A Time for Trouble-Making
The time for quiet is over.
By Chris Lo Records
Campus Coordinator, Books Not Bombs
“The time for quiet is over. The time for trouble-making has begun.”
Over the past few months, I, along with the entire Books Not Bombs team, have had the privilege to work with campus organizers across the United States to campaign for scholarships for Syrian students. BNB student organizers have demonstrated, written Op-Eds, met with their administration, signed petitions and passed resolutions. Through it all, organizers have called on their campus communities to live up to the inclusive promise of America.
The results have been remarkable: scholarships secured at the University of Southern California, Michigan State University and Columbia University and an increasing awareness of the cause of refugee education at campuses from the University of California- Irvine to the University of Arkansas. In doing this, they stood in the shoes of past organizers who did similar work in the 1930s, 1960s, and 1980s, for other groups of refugee students, hailing from other countries devastated by other wars.
This week, the White House will issue an executive order that runs counter to all of this work, by placing a ban on issuing student visas to students from Syria and other countries. It will do this without an adequate justification, given the strong record of safety and security of the refugee and student visa programs and the innumerable academic, voluntary, economic, and cultural contributions that international students, including Syrians, make to the universities where they study. And it will do this, let us not forget, without the support of the majority of Americans, whom polls suggest are opposed to Muslim bans and border walls.
But, even so, history teaches us the moral arc of the universe sometimes zags toward injustice. Today, we commemorate International Holocaust Memorial Day, remembering the six million Jews and five million others who were murdered by the Nazi regime. And we also remember the countless thousands of Jewish refugees who were turned away from the United States and other countries in the run up to the Final Solution.
Yesterday evening, I attended a demonstration here in Los Angeles at the Japanese American Cultural and Community Center. More than a thousand people showed up, from all backgrounds and walks of life, to demonstrate their commitment to an inclusive, tolerant and moral America. The speakers ranged in age and race and background. They included students from universities, religious figures, people affiliated with various non-profits.

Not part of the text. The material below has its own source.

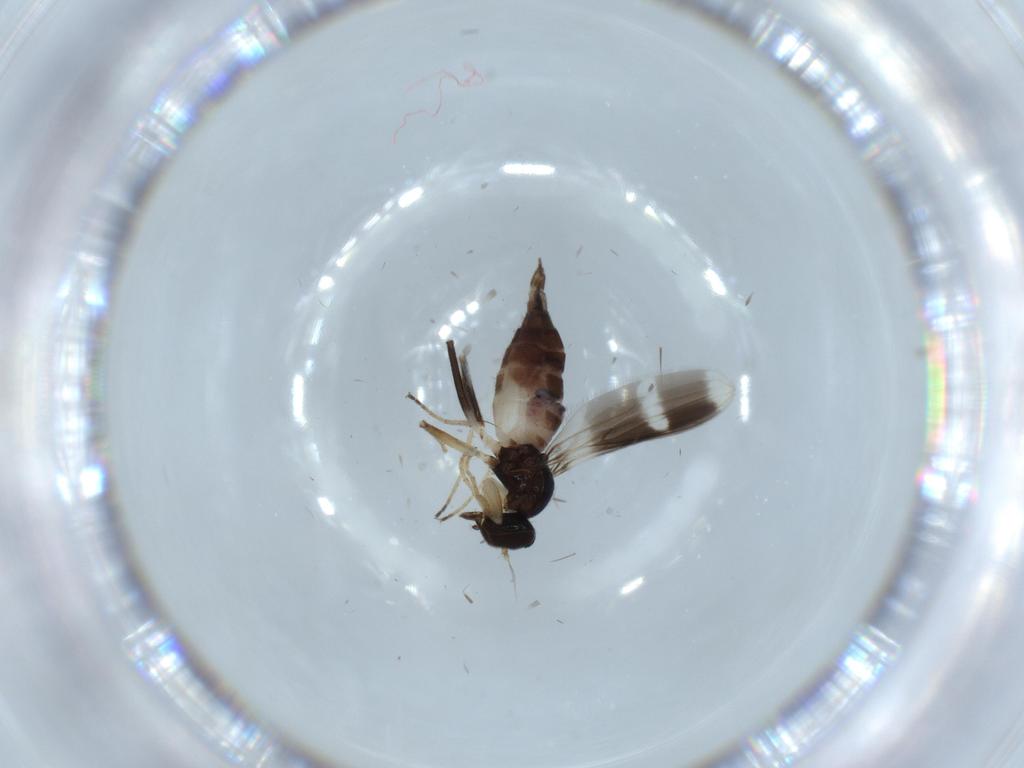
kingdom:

But perhaps the most striking to me was an 80 year old man whose voice was faint, even over the microphone. He shared his story of growing up in Southern California to a Japanese-American family, back when Los Angeles was a small shadow of what it is today. And then he recounted his experience of being deported to the U.S. internment camp at Manzanar and of growing up there, behind closed gates and barbed wire. It was one of the reasons why, he explained, he felt so strongly about this week’s actions and why, as a result, “the time for trouble-making on behalf of others has begun.”
It’s an obligation for us all to keep in mind.